BUTON – Kehadiran Laode Muhammad Syarif sebagai Pimpinan Komisi Pemberantasan Korupsi (KPK) Republik Indonesia di Provinsi Sulawesi Tenggara (Sultra) mendapat perhatian serius dari kalangan masyarakat terutama penggiat anti korupsi di daerah.
Sebagai pemerhati masyarakat lingkar tambang di Sultra, Muhammad Risman menyikapi banyaknya permasalahan terutama persoalan isu kerusakan lingkungan, seperti hutan yang diduga akibat pemberian Izin Usaha Pertambangan (IUP) yang tidak sesuai dengan ketentuan peraturan.
Apalagi, kata Risman, dilakukan dengan cara-cara tanpa melalui prosedural untuk mendapatkan IUP. Hal tersebut merupakan tindakan melawan hukum serta potensi korupsi terbuka. Menurut Risman, permasalahan itu hampir terjadi pada semua daerah. Saat ini Kabupaten Buton diketahui terdapat juga IUP milik PT Bumi Buton Deltah Megah. Perusahaan bergerak bidang pertambangan nikel yang terletak di blok Wawoncusu, Desa Lambusango, Kecamatan Kapontori, Kabupaten Buton.

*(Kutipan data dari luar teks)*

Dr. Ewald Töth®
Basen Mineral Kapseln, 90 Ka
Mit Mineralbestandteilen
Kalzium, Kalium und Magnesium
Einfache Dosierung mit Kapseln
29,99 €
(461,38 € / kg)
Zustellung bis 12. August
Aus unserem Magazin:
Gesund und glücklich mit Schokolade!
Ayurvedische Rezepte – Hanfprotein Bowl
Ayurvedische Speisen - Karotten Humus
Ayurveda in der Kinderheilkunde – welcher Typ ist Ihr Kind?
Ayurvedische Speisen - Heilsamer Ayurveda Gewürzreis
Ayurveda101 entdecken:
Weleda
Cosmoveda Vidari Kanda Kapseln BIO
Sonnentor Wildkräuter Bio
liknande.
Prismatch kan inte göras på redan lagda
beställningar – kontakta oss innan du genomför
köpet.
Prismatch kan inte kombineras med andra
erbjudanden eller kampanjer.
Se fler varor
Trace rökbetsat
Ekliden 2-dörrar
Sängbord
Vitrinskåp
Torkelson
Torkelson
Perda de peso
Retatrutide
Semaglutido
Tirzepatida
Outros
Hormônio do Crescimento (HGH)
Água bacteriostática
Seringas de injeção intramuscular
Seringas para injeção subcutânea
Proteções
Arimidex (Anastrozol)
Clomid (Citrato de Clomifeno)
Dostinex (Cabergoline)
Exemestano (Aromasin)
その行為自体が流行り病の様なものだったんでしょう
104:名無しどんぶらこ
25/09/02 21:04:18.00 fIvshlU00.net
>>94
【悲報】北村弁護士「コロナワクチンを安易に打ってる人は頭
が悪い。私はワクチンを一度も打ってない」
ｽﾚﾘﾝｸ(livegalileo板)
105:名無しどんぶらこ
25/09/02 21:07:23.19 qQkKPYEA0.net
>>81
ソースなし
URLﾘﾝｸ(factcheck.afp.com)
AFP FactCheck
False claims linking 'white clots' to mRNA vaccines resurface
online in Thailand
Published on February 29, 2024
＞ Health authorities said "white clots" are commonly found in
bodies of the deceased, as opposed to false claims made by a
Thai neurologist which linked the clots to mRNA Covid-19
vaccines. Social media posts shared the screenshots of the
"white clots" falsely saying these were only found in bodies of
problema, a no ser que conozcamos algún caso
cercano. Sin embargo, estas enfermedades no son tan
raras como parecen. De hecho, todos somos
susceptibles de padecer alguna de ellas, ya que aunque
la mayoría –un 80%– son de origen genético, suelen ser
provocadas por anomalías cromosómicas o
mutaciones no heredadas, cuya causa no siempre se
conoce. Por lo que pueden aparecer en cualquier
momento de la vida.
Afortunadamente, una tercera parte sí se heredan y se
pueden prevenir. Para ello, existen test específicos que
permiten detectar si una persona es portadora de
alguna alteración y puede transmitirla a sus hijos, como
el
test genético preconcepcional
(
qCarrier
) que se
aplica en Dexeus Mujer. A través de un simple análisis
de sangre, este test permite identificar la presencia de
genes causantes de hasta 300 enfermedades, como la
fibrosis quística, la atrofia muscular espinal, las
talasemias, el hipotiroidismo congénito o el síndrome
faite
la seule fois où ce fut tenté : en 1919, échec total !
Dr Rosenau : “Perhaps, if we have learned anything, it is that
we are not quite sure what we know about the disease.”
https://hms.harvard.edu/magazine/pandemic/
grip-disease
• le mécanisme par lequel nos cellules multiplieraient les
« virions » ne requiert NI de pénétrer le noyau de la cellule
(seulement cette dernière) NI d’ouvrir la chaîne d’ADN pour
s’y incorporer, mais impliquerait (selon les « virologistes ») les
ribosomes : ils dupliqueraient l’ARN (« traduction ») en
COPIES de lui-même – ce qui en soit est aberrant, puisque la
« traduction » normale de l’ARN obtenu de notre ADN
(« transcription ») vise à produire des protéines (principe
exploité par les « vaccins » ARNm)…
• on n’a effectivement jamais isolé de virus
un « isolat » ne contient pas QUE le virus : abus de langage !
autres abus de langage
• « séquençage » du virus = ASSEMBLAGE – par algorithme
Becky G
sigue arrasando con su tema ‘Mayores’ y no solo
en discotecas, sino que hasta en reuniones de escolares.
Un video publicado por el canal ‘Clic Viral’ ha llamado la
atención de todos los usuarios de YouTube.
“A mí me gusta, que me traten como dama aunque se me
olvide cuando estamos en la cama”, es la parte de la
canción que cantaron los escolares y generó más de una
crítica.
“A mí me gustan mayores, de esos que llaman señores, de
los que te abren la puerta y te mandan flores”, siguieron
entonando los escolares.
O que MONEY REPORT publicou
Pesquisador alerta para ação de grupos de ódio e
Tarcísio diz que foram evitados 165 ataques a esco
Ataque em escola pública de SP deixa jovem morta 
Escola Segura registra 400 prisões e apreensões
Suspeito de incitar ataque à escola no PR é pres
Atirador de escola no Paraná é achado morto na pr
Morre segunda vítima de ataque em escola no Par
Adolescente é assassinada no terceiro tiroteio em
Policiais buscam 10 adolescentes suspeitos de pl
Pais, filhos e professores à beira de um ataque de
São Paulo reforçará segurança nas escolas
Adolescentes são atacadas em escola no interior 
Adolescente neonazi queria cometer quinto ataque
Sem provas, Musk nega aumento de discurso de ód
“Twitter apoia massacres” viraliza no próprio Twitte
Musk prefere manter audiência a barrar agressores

Lanjutnya, sejak mendapatkan izin dan beroperasi tahun 2010/2011 perusahaan tersebut diduga tidak melaksanakan program Corparate Sosial Responsibility (CSR) atau tanggungjawab perusahaan kepada lingkar tambang. Padahal ketentuan peraturan diwajibkan untuk melaksanakan program CSR.
“Sangat jelas ketentuannya ada, aturan itu ada bahwa setiap perusahaan perusahaan pertambangan jika sudah beroperasi maka wajib melaksanakan program CSR sebagai bentuk tanggungjawab perusahaan kepada masyarakat,” jelas Risman kepada Potretsultra.com, Rabu (26/6/2019).
“Tetapi ini tidak ada katanya? Dan ini ada informasi bahwa sekarang bekas area pelabuhan bongkar-muat pertambangan nikel sudah merusak lingkungan sekitar apalagi disaat hujan turun, jadi itu tuntutan masyarakat lingkar tambang pada umumnya,” sambungnya.
Kewajiban CSR setiap perusahaan, tambah Risman, sangat jelas diatur dalam UU No 40 tahun 2007 tentang Perseroan Terbatas, UU No 25 tahun 2012 tentang Penanaman Modal, PP No 47 tahun 2012 tentang Tanggung Jawab Sosial dan Lingkungan Perseroan Terbatas, pada perusahaan tambang nikel di Kapontori dapat diketahui tidak terlaksana dengan baik.
Pada tahap ini, menurut Risman, KPK RI memiliki kewajiban menelusuri permasalahan yang ada. Jika ada indikasi perbuatan untuk memperkaya diri serta menguntungkan kelompok para investor pertambangan maka dapat ditindak.
“Sangat diharapkan pak Laode Syarif sebagai Pimpinan KPK yang kebetulan saat ini berada di Sulawesi Tenggara untuk dapat meninjau dan turun di daerah perusahaan tambang nikel Kapontori agar apa yang menjadi tuntutan dan dugaan masyarakat terkait indikasi korupsi saat proses pemberian IUP dapat terjawab,” pungkasnya.